Jaleel et al. [120] compared the adiponectin level in normal weight and obese post-menopause women. The level of adiponectin was significantly reduced in obese subjects compared with normal weight ones. The study also showed that metabolic abnormalities are associated with obesity including lipid profile and leptin.

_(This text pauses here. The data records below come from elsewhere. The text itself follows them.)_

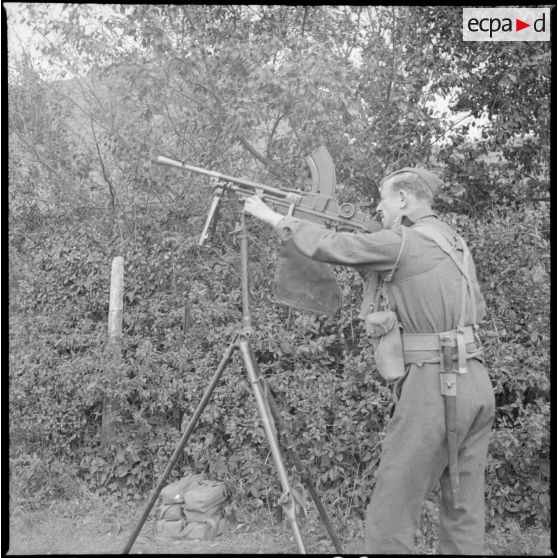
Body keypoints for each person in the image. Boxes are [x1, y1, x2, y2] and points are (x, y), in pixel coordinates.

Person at [243, 167, 495, 554]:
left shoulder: (405, 241)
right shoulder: (452, 240)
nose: (377, 207)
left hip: (435, 386)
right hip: (474, 380)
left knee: (390, 512)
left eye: (382, 197)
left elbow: (335, 246)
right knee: (463, 509)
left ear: (404, 199)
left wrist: (273, 217)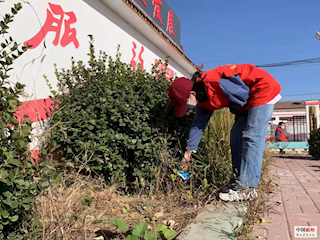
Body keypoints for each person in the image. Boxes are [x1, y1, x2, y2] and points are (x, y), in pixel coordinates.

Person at [168, 64, 281, 202]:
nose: (188, 108)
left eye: (185, 104)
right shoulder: (202, 99)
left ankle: (247, 188)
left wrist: (240, 114)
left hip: (262, 88)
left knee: (251, 136)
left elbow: (242, 95)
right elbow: (197, 127)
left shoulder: (214, 82)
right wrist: (188, 154)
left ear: (192, 94)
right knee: (235, 136)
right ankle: (238, 180)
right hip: (249, 99)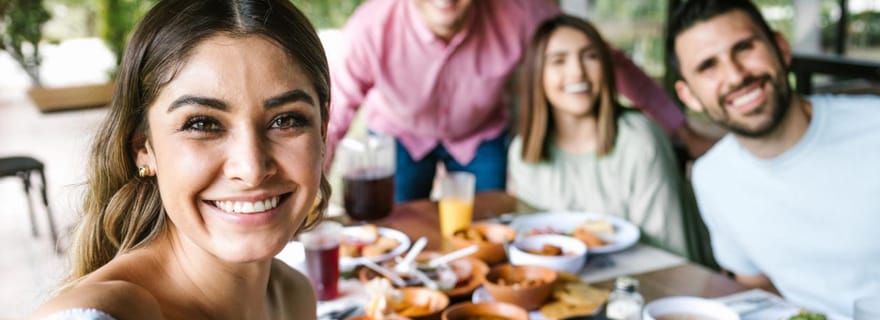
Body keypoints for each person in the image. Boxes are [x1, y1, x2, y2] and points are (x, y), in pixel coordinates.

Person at [31, 0, 331, 319]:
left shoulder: (295, 294)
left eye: (285, 120)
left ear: (323, 129)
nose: (252, 169)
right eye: (202, 124)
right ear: (143, 147)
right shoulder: (106, 312)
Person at [327, 0, 716, 202]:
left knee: (492, 230)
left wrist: (681, 130)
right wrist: (311, 189)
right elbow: (337, 110)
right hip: (400, 132)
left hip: (481, 136)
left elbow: (606, 58)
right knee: (394, 232)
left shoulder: (522, 13)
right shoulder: (370, 26)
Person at [668, 0, 880, 317]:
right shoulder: (711, 178)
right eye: (708, 66)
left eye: (744, 47)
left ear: (780, 48)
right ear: (689, 96)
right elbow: (758, 288)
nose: (736, 75)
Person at [508, 15, 688, 257]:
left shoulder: (639, 140)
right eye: (558, 61)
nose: (577, 72)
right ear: (536, 76)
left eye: (590, 56)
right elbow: (534, 245)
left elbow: (669, 253)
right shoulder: (523, 153)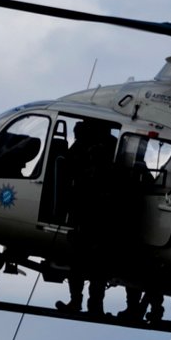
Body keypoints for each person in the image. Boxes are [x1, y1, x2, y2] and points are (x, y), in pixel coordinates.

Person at [56, 122, 119, 316]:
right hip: (96, 222)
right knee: (94, 268)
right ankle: (91, 305)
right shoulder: (110, 148)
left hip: (91, 222)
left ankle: (82, 303)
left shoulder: (93, 156)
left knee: (83, 266)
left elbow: (71, 175)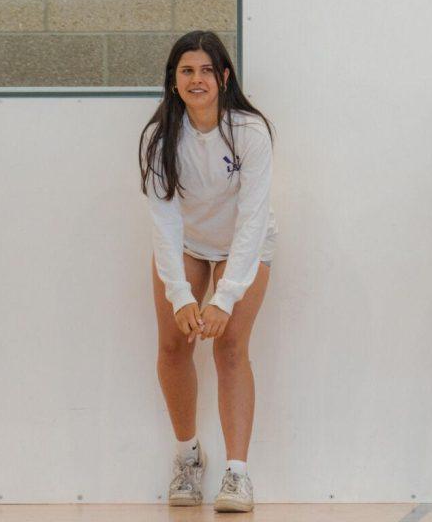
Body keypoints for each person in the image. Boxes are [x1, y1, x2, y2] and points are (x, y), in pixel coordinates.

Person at [140, 30, 277, 512]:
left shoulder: (250, 132)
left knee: (230, 346)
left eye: (204, 71)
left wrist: (225, 296)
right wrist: (181, 295)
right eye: (186, 71)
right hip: (188, 246)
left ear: (223, 77)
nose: (196, 80)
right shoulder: (160, 140)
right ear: (174, 80)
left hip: (246, 245)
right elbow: (164, 220)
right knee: (174, 344)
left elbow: (253, 219)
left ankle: (237, 474)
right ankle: (188, 456)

Complications associated with adiponectin

Hypoadiponectinemia (plasma level < 4.0 µg/ml) has been associated with increased levels of TG and FBG, decreased HDL-c, hypertension, and increased risk of metabolic syndrome [121]. The atherosclerosis risk was doubled by a low level of adiponectin [122]. Moreover, lower adiponectin has been associated with decreased low-density lipoprotein (LDL) particle size [123], and increased markers of systemic inflammation [105]. In addition, Dalamaga et al. [124] in a review linked it with many types of cancer based on epidemiological evidence. Table IV presents collected studies describing the complications of reduced levels of adiponectin and the main studied vascular and systemic diseases.

Conclusions

Sustained inflammation is considered a strong risk factor for developing many diseases including CVDs, metabolic syndrome, diabetes, and cancer. As a risk factor, obesity predisposes to a pro-inflammatory state via increased inflammatory mediators IL-6 and TNF-, and reduced levels of adiponectin, which has totally anti-inflammatory function. According to Badawi et al. [137], TNF- is overexpressed in the overweight state, while IL-6 is linked more to the obese state that influences the liver to synthesize and secrete CRP, which is a feature of systemic inflammation. This state is associated with reduced levels of adiponectin, which is important in improving insulin sensitivity, reducing metabolic abnormalities, and adjusting the energy expenditure. In addition, the inflammatory state followed by vascular and endothelial dysfunction is characterized by decreased nitric oxide and elevated reactive oxygen species leading to oxidative stress. Both statuses of oxidative stress and inflammation initiate atherosclerosis, hypertension, alteration of metabolic markers, and thus major adverse cardiovascular events.

Acknowledgments

The author expresses sincere thanks to the Faculty of Medicine and Health Sciences, Universiti Putra Malaysia, for the use of the library.

Conflict of interest

The authors declare no conflict of interest.